International Maritime Organization Names RIT Professor to Prestigious Research Team

Professor James Winebrake will conduct emissions analysis on global shipping

A Rochester Institute of Technology professor was recently named a member of a research team conducting emissions analysis on global shipping for the International Maritime Organization (IMO).

James Winebrake, professor of science, technology and public policy at RIT, will join the IMO team of experts from Norway, Sweden, South Korea, Great Britain, Germany, Japan and the United States. Winebrake is one of only two representatives from the United States.

The IMO research group met earlier this month in Munich and will convene again in June in London. Its first objective is to conduct a greenhouse gas emission inventory of global shipping.

Winebrake, an expert on ship emissions, co-wrote an article published in the Dec. 15 issue of Environmental Science and Technology estimating for the first time global premature mortality due to ocean-going vessels. Interest in this topic made “Mortality from Ship Emissions: A Global Assessment,” by Winebrake and co-author James Corbett, one of the most-accessed articles published by Environmental Science & Technology in 2007.

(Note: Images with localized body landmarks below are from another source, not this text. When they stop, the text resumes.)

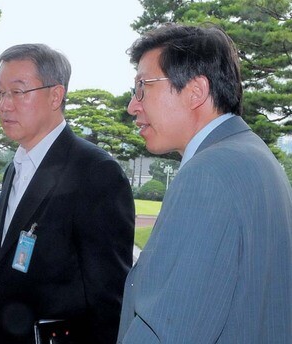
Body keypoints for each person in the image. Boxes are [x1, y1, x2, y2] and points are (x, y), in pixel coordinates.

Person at [117, 23, 292, 343]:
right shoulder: (257, 159)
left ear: (196, 91)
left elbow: (168, 329)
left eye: (143, 86)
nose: (133, 105)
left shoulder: (207, 175)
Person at [0, 43, 135, 343]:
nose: (4, 104)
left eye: (18, 91)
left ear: (56, 95)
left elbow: (109, 300)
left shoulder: (96, 173)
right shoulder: (15, 166)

“I’m really excited about being part of this international group of researchers,” Winebrake says. “The problems of emissions from shipping are sizable and have largely been ignored by the international community. This work will allow us to better understand the contributions that ships make to our atmospheric pollution problems.”

Winebrake chairs RIT’s Department of Science Technology and Society/Public Policy at RIT, and co-directs the RIT Laboratory for Environmental Computing and Decision Making.